David Robinson and Harlan Yu
Next up we talked to David Robinson and Harlan Yu about their work in Washington D.C. with policy makers and civil rights groups around machine learning and fairness. These two have been active with civil rights group and were an important part of both the Podesta Report, which I blogged about here, and also in drafting the Civil Rights Principles of Big Data.
The question of what policy makers understand and how to communicate with them came up several times in this discussion. We decided that, to combat cherry-picked examples we see in Congressional Subcommittee meetings, we need to have cherry-picked examples of our own to illustrate what can go wrong. That sounds bad, but put it another way: people respond to stories, especially to stories with innocent victims that have been wronged. So we are on the look-out.
Closing panel with Rayid Ghani and Foster Provost
I was on the closing panel with Rayid Ghani and Foster Provost, and we each had a few minutes to speak and then there were lots of questions and fun arguments. To be honest, since I was so in the moment during this panel, and also because I was jonesing for a beer, I can’t remember everything that happened.

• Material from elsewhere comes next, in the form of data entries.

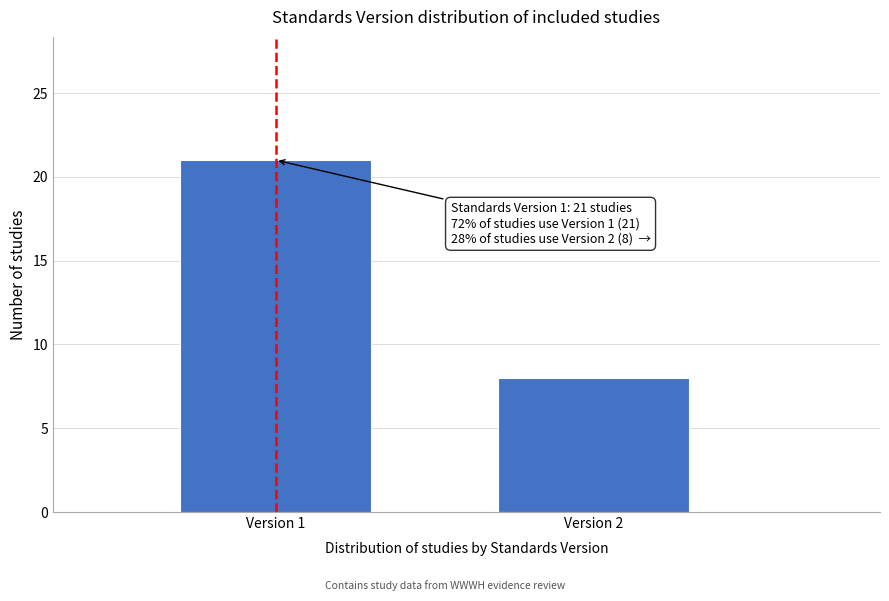

Reading left to right, transcribe all the data shown in this chart.

21	8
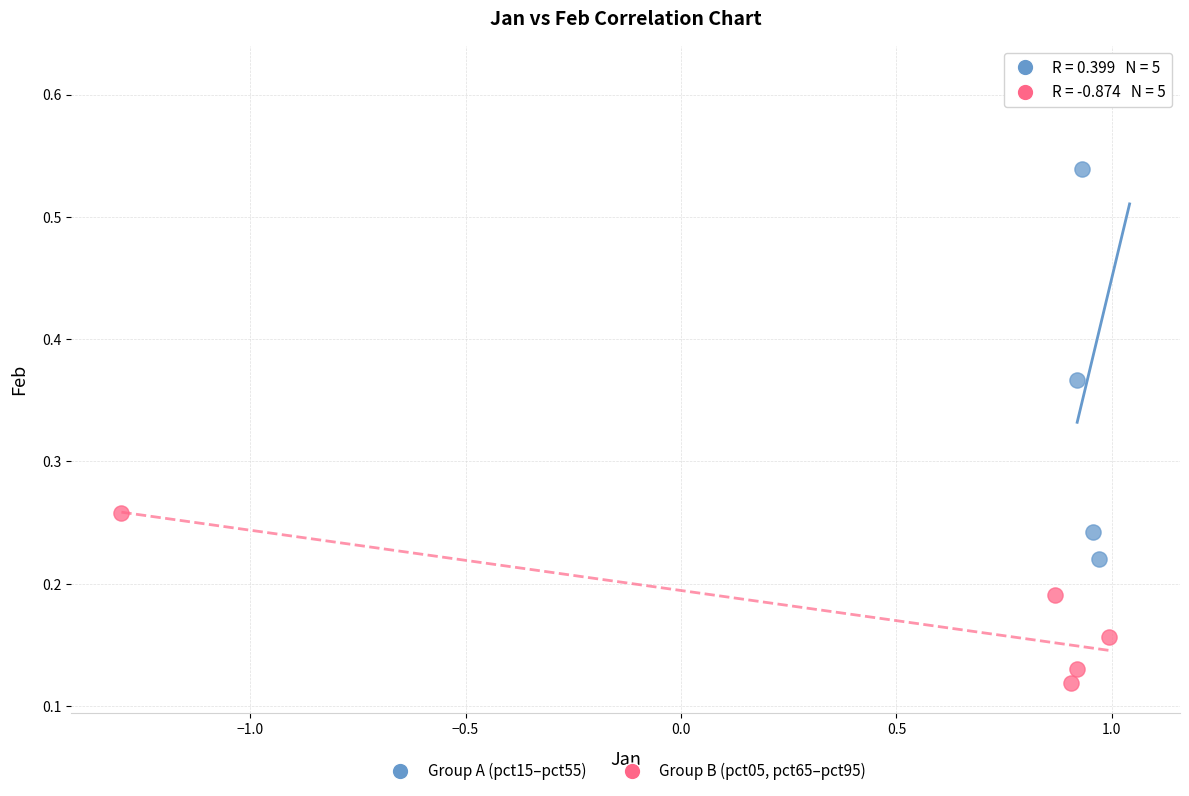

Which series reaches the minimum Y coordinate?

Group B (pct05, pct65–pct95)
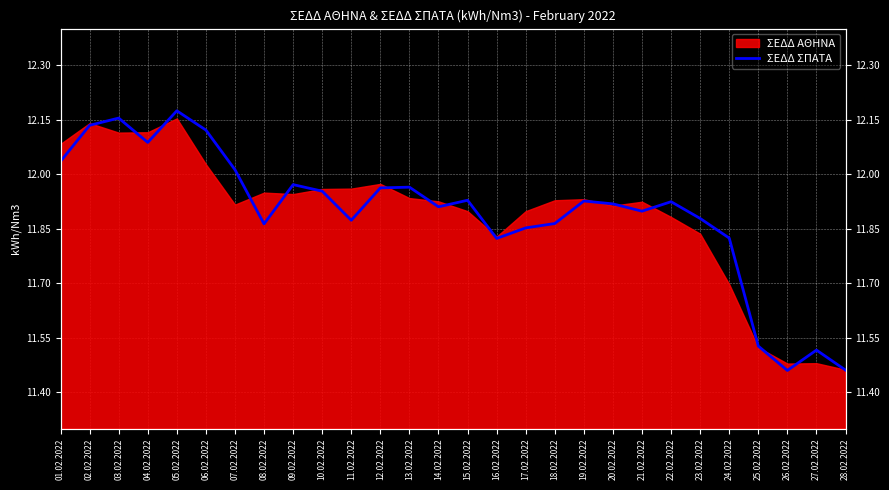

How many data points does each series have?

28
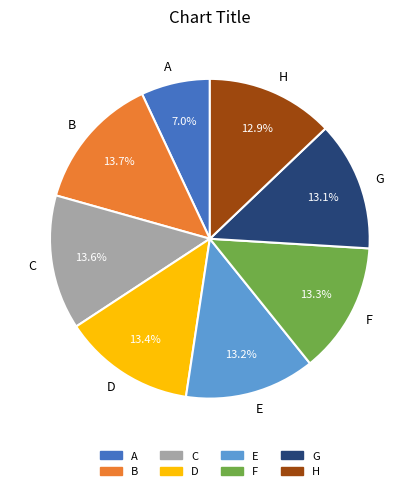

What percentage is the B slice, to the nearest percent?

14%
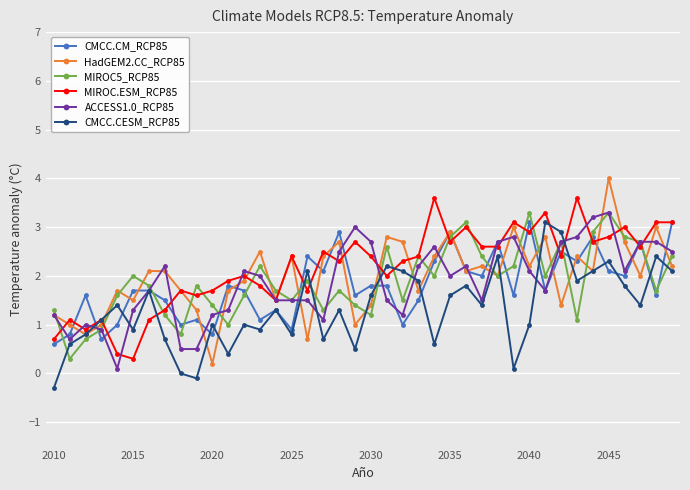

What is the value of the HadGEM2.CC_RCP85 point at the 40th from the left?

2.2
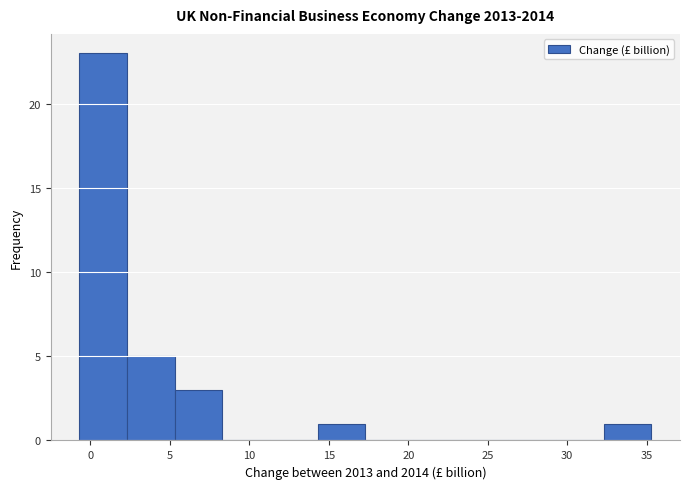

Reading left to right, transcribe this chart: for each bar, give the range it covers on the x-axis and its height. Neither the bar edges nor the heights are printed on the chart, so give them approximately, as read against the axes.

-0.7 to 2.3: 23
2.3 to 5.3: 5
5.3 to 8.3: 3
8.3 to 11.3: 0
11.3 to 14.3: 0
14.3 to 17.3: 1
17.3 to 20.3: 0
20.3 to 23.3: 0
23.3 to 26.3: 0
26.3 to 29.3: 0
29.3 to 32.3: 0
32.3 to 35.3: 1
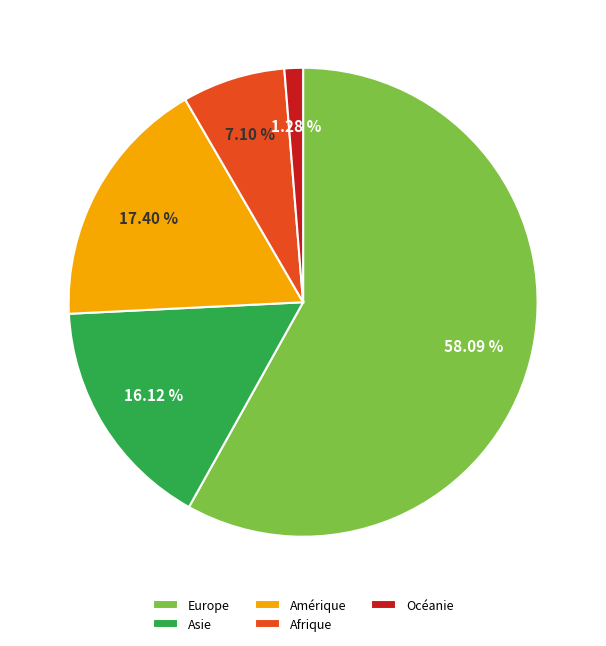

Is there a majority slice in this chart?

Yes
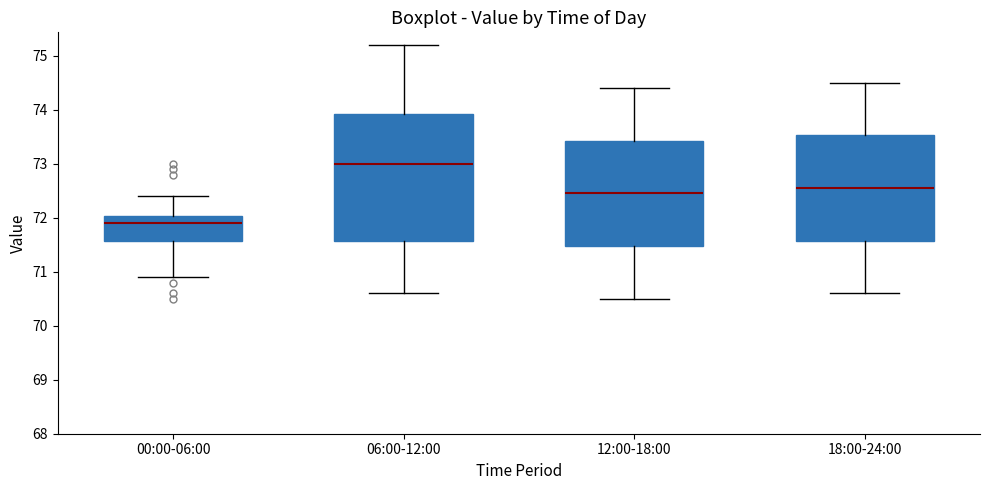

Reading left to right, read every box against the y-axis: the position of its median line, the range the box covers, and the ends of its whiskers. The values are not printed on the chart, so give them approximately, as read against the axis.

00:00-06:00: median 71.9, box 71.6 to 72.0, whiskers 70.9 to 72.4
06:00-12:00: median 73.0, box 71.6 to 73.9, whiskers 70.6 to 75.2
12:00-18:00: median 72.5, box 71.5 to 73.4, whiskers 70.5 to 74.4
18:00-24:00: median 72.6, box 71.6 to 73.5, whiskers 70.6 to 74.5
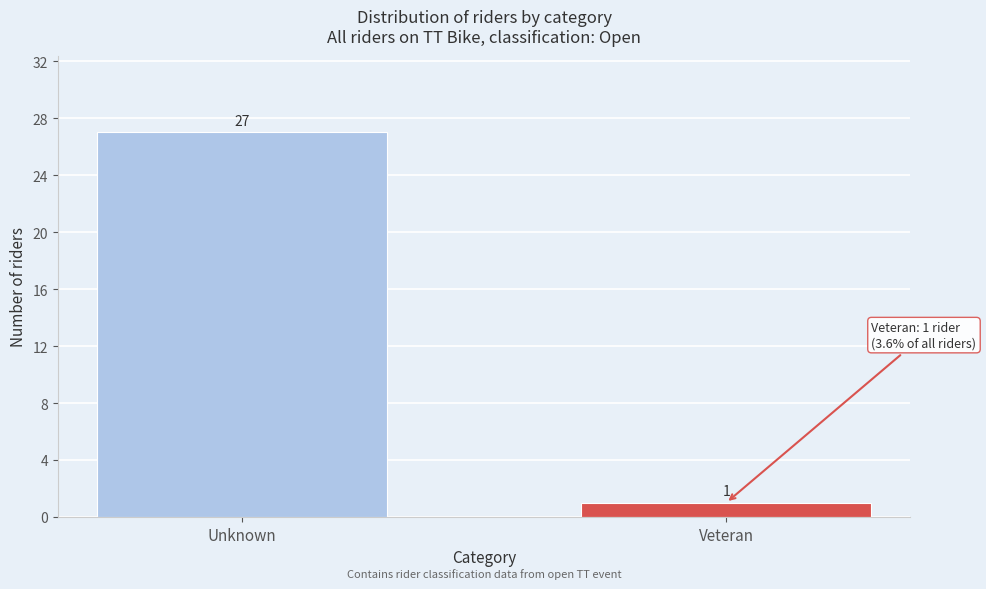

Reading right to left, what are all the values shown in this chart?

1	27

As I remember, Foster talked about an algorithm he had created that does its best to “explain” the decisions of a complicated black box algorithm. So in real life our algorithms are really huge and messy and uninterpretable, but this algorithm does its part to add interpretability to the outcomes of that huge black box. The example he gave was to understand why a given person’s Facebook “likes” made a black box algorithm predict they were gay: by displaying, in order of importance, which likes added the most predictive power to the algorithm.
[Aside, can anyone explain to me what happens when such an algorithm comes across a person with very few likes? I’ve never understood this very well. I don’t know about you, but I have never “liked” anything on Facebook except my friends’ posts.]
Rayid talked about his work trying to develop a system for teachers to understand which students were at risk of dropping out, and for that system to be fair, and he discussed the extent to which that system could or should be transparent.
Oh yeah, and that reminds me that, after describing my book, we had a pretty great argument about whether credit scoring models should be open source, and what that would mean, and what feedback loops that would engender, and who would benefit.
Altogether a great day, and a fantastic discussion. Thanks again to Solon and Moritz for their work in organizing it.